Working data section start
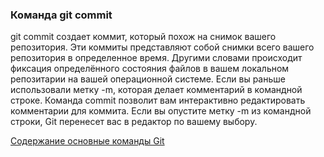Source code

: ### Команда git commit

git commit создает коммит, который похож на снимок вашего репозитория.
Эти коммиты представляют собой снимки всего вашего репозитория
в определенное время. Другими словами
происходит фиксация определённого состояния файлов
в вашем локальном репозитарии на вашей операционной
системе.
Если вы раньше использовали метку -m,
которая делает комментарий в командной строке.
Команда commit позволит вам интерактивно редактировать
комментарии для коммита. Если вы опустите метку -m из командной строки,
Git перенесет вас в редактор по вашему выбору.

[Содержание основные команды Git](./basic_git_comands.md)
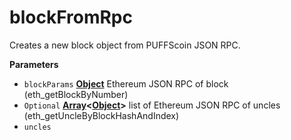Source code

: <!-- Generated by documentation.js. Update this documentation by updating the source code. -->

# blockFromRpc

Creates a new block object from PUFFScoin JSON RPC.

**Parameters**

-   `blockParams` **[Object](https://developer.mozilla.org/en-US/docs/Web/JavaScript/Reference/Global_Objects/Object)** Ethereum JSON RPC of block (eth_getBlockByNumber)
-   `Optional` **[Array](https://developer.mozilla.org/en-US/docs/Web/JavaScript/Reference/Global_Objects/Array)&lt;[Object](https://developer.mozilla.org/en-US/docs/Web/JavaScript/Reference/Global_Objects/Object)>** list of Ethereum JSON RPC of uncles (eth_getUncleByBlockHashAndIndex)
-   `uncles`  
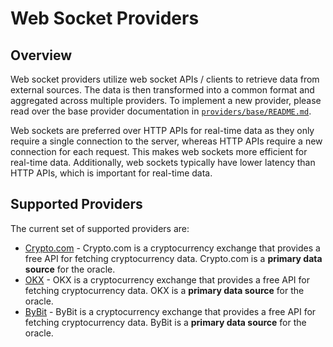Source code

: # Web Socket Providers

## Overview

Web socket providers utilize web socket APIs / clients to retrieve data from external sources. The data is then transformed into a common format and aggregated across multiple providers. To implement a new provider, please read over the base provider documentation in [`providers/base/README.md`](../base/README.md).

Web sockets are preferred over HTTP APIs for real-time data as they only require a single connection to the server, whereas HTTP APIs require a new connection for each request. This makes web sockets more efficient for real-time data. Additionally, web sockets typically have lower latency than HTTP APIs, which is important for real-time data.

## Supported Providers

The current set of supported providers are:

* [Crypto.com](./cryptodotcom/README.md) - Crypto.com is a cryptocurrency exchange that provides a free API for fetching cryptocurrency data. Crypto.com is a **primary data source** for the oracle.   
* [OKX](./okx/README.md) - OKX is a cryptocurrency exchange that provides a free API for fetching cryptocurrency data. OKX is a **primary data source** for the oracle.
* [ByBit](./bybit/README.md) - ByBit is a cryptocurrency exchange that provides a free API for fetching cryptocurrency data. ByBit is a **primary data source** for the oracle.
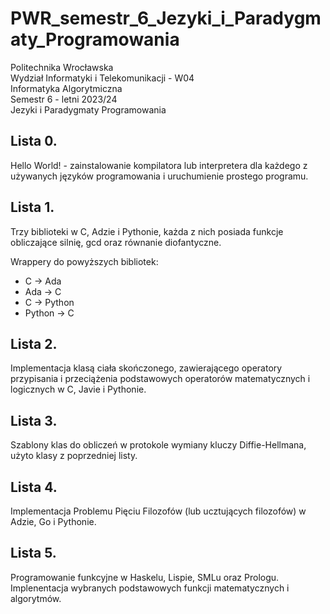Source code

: # PWR_semestr_6_Jezyki_i_Paradygmaty_Programowania

Politechnika Wrocławska\
Wydział Informatyki i Telekomunikacji - W04\
Informatyka Algorytmiczna\
Semestr 6 - letni 2023/24\
Jezyki i Paradygmaty Programowania

## Lista 0.

Hello World! - zainstalowanie kompilatora lub interpretera dla każdego z używanych języków programowania i uruchumienie prostego programu.

## Lista 1.

Trzy biblioteki w C, Adzie i Pythonie, każda z nich posiada funkcje obliczające silnię, gcd oraz równanie diofantyczne.

Wrappery do powyższych bibliotek:
- C &rarr; Ada
- Ada &rarr; C
- C &rarr; Python
- Python &rarr; C 

## Lista 2.

Implementacja klasą ciała skończonego, zawierającego operatory przypisania i przeciążenia podstawowych operatorów matematycznych i logicznych w C, Javie i Pythonie.

## Lista 3.

Szablony klas do obliczeń w protokole wymiany kluczy Diffie-Hellmana, użyto klasy z poprzedniej listy.

## Lista 4.

Implementacja Problemu Pięciu Filozofów (lub ucztujących filozofów) w Adzie, Go i Pythonie.

## Lista 5.

Programowanie funkcyjne w Haskelu, Lispie, SMLu oraz Prologu. Implenentacja wybranych podstawowych funkcji matematycznych i algorytmów.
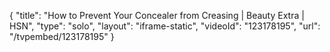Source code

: {
    "title": "How to Prevent Your Concealer from Creasing | Beauty Extra | HSN",
    "type": "solo",
    "layout": "iframe-static",
    "videoId": "123178195",
    "url": "\/tvpembed\/123178195"
}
Working data section end
- [To-do item]: Give the entries again without a single change, but with no pictures.

- [Response for this exercise]:
Source code

: ### Команда git commit

git commit создает коммит, который похож на снимок вашего репозитория.
Эти коммиты представляют собой снимки всего вашего репозитория
в определенное время. Другими словами
происходит фиксация определённого состояния файлов
в вашем локальном репозитарии на вашей операционной
системе.
Если вы раньше использовали метку -m,
которая делает комментарий в командной строке.
Команда commit позволит вам интерактивно редактировать
комментарии для коммита. Если вы опустите метку -m из командной строки,
Git перенесет вас в редактор по вашему выбору.

[Содержание основные команды Git](./basic_git_comands.md)
Source code

: <!-- Generated by documentation.js. Update this documentation by updating the source code. -->

# blockFromRpc

Creates a new block object from PUFFScoin JSON RPC.

**Parameters**

-   `blockParams` **[Object](https://developer.mozilla.org/en-US/docs/Web/JavaScript/Reference/Global_Objects/Object)** Ethereum JSON RPC of block (eth_getBlockByNumber)
-   `Optional` **[Array](https://developer.mozilla.org/en-US/docs/Web/JavaScript/Reference/Global_Objects/Array)&lt;[Object](https://developer.mozilla.org/en-US/docs/Web/JavaScript/Reference/Global_Objects/Object)>** list of Ethereum JSON RPC of uncles (eth_getUncleByBlockHashAndIndex)
-   `uncles`  
Source code

: # Web Socket Providers

## Overview

Web socket providers utilize web socket APIs / clients to retrieve data from external sources. The data is then transformed into a common format and aggregated across multiple providers. To implement a new provider, please read over the base provider documentation in [`providers/base/README.md`](../base/README.md).

Web sockets are preferred over HTTP APIs for real-time data as they only require a single connection to the server, whereas HTTP APIs require a new connection for each request. This makes web sockets more efficient for real-time data. Additionally, web sockets typically have lower latency than HTTP APIs, which is important for real-time data.

## Supported Providers

The current set of supported providers are:

* [Crypto.com](./cryptodotcom/README.md) - Crypto.com is a cryptocurrency exchange that provides a free API for fetching cryptocurrency data. Crypto.com is a **primary data source** for the oracle.   
* [OKX](./okx/README.md) - OKX is a cryptocurrency exchange that provides a free API for fetching cryptocurrency data. OKX is a **primary data source** for the oracle.
* [ByBit](./bybit/README.md) - ByBit is a cryptocurrency exchange that provides a free API for fetching cryptocurrency data. ByBit is a **primary data source** for the oracle.
Source code

: # PWR_semestr_6_Jezyki_i_Paradygmaty_Programowania

Politechnika Wrocławska\
Wydział Informatyki i Telekomunikacji - W04\
Informatyka Algorytmiczna\
Semestr 6 - letni 2023/24\
Jezyki i Paradygmaty Programowania

## Lista 0.

Hello World! - zainstalowanie kompilatora lub interpretera dla każdego z używanych języków programowania i uruchumienie prostego programu.

## Lista 1.

Trzy biblioteki w C, Adzie i Pythonie, każda z nich posiada funkcje obliczające silnię, gcd oraz równanie diofantyczne.

Wrappery do powyższych bibliotek:
- C &rarr; Ada
- Ada &rarr; C
- C &rarr; Python
- Python &rarr; C 

## Lista 2.

Implementacja klasą ciała skończonego, zawierającego operatory przypisania i przeciążenia podstawowych operatorów matematycznych i logicznych w C, Javie i Pythonie.

## Lista 3.

Szablony klas do obliczeń w protokole wymiany kluczy Diffie-Hellmana, użyto klasy z poprzedniej listy.

## Lista 4.

Implementacja Problemu Pięciu Filozofów (lub ucztujących filozofów) w Adzie, Go i Pythonie.

## Lista 5.

Programowanie funkcyjne w Haskelu, Lispie, SMLu oraz Prologu. Implenentacja wybranych podstawowych funkcji matematycznych i algorytmów.
Source code

: {
    "title": "How to Prevent Your Concealer from Creasing | Beauty Extra | HSN",
    "type": "solo",
    "layout": "iframe-static",
    "videoId": "123178195",
    "url": "\/tvpembed\/123178195"
}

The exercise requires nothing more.